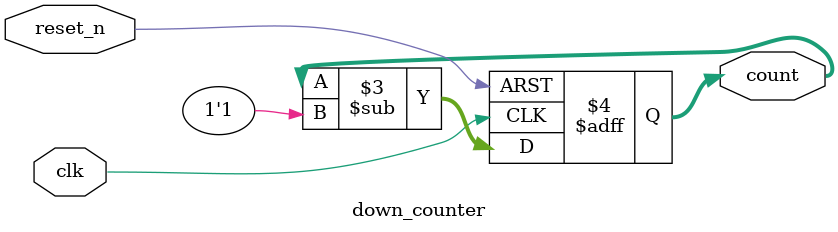
<source format=v>
module down_counter (
    input  wire       clk,
    input  wire       reset_n,
    output reg  [3:0] count
);

    always @(posedge clk or negedge reset_n) begin
        if (!reset_n)
            count <= 4'b1111;   
        else
            count <= count - 1'b1; 
    end

endmodule

</source>
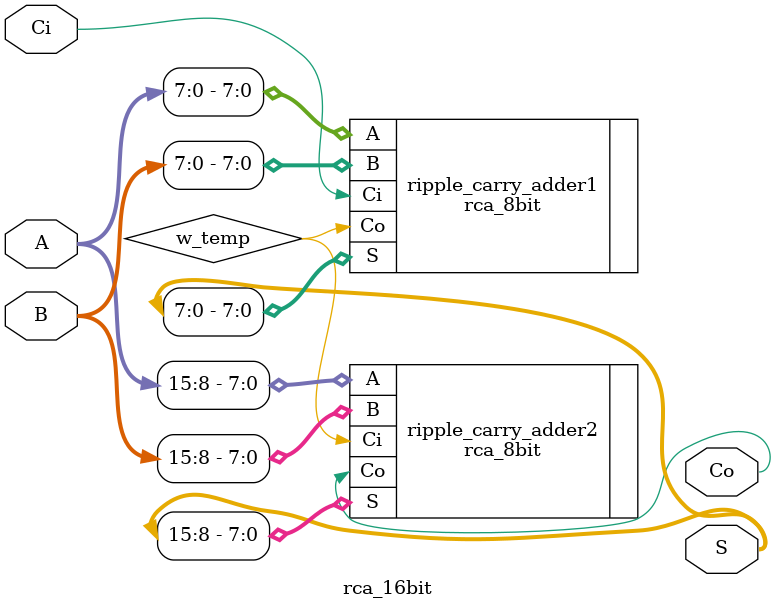
<source format=v>
`timescale 1ns / 1ps
module  rca_16bit (
    A,
    B,
    Ci,
    S,
    Co
);

    input [15:0] A, B;
    input Ci;
    output [15:0] S;
    output Co;
    wire w_temp;

    rca_8bit ripple_carry_adder1(.A(A[7:0]), .B(B[7:0]), .Ci(Ci), .S(S[7:0]), .Co(w_temp));
    rca_8bit ripple_carry_adder2(.A(A[15:8]), .B(B[15:8]), .Ci(w_temp), .S(S[15:8]), .Co(Co));
    
endmodule
</source>
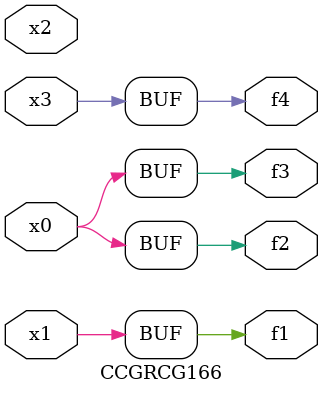
<source format=v>
module CCGRCG166(
	input x0, x1, x2, x3,
	output f1, f2, f3, f4
);
	assign f1 = x1;
	assign f2 = x0;
	assign f3 = x0;
	assign f4 = x3;
endmodule

</source>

----

• [What to do]
The lines from the one containing "if (!reset_n)" to the final line of the material, both ends included, should be retyped exactly and alone, with no pictures.

• [Answer for the task]
        if (!reset_n)
            count <= 4'b1111;   
        else
            count <= count - 1'b1; 
    end

endmodule

</source>
<source format=v>
`timescale 1ns / 1ps
module  rca_16bit (
    A,
    B,
    Ci,
    S,
    Co
);

    input [15:0] A, B;
    input Ci;
    output [15:0] S;
    output Co;
    wire w_temp;

    rca_8bit ripple_carry_adder1(.A(A[7:0]), .B(B[7:0]), .Ci(Ci), .S(S[7:0]), .Co(w_temp));
    rca_8bit ripple_carry_adder2(.A(A[15:8]), .B(B[15:8]), .Ci(w_temp), .S(S[15:8]), .Co(Co));
    
endmodule
</source>
<source format=v>
module CCGRCG166(
	input x0, x1, x2, x3,
	output f1, f2, f3, f4
);
	assign f1 = x1;
	assign f2 = x0;
	assign f3 = x0;
	assign f4 = x3;
endmodule

</source>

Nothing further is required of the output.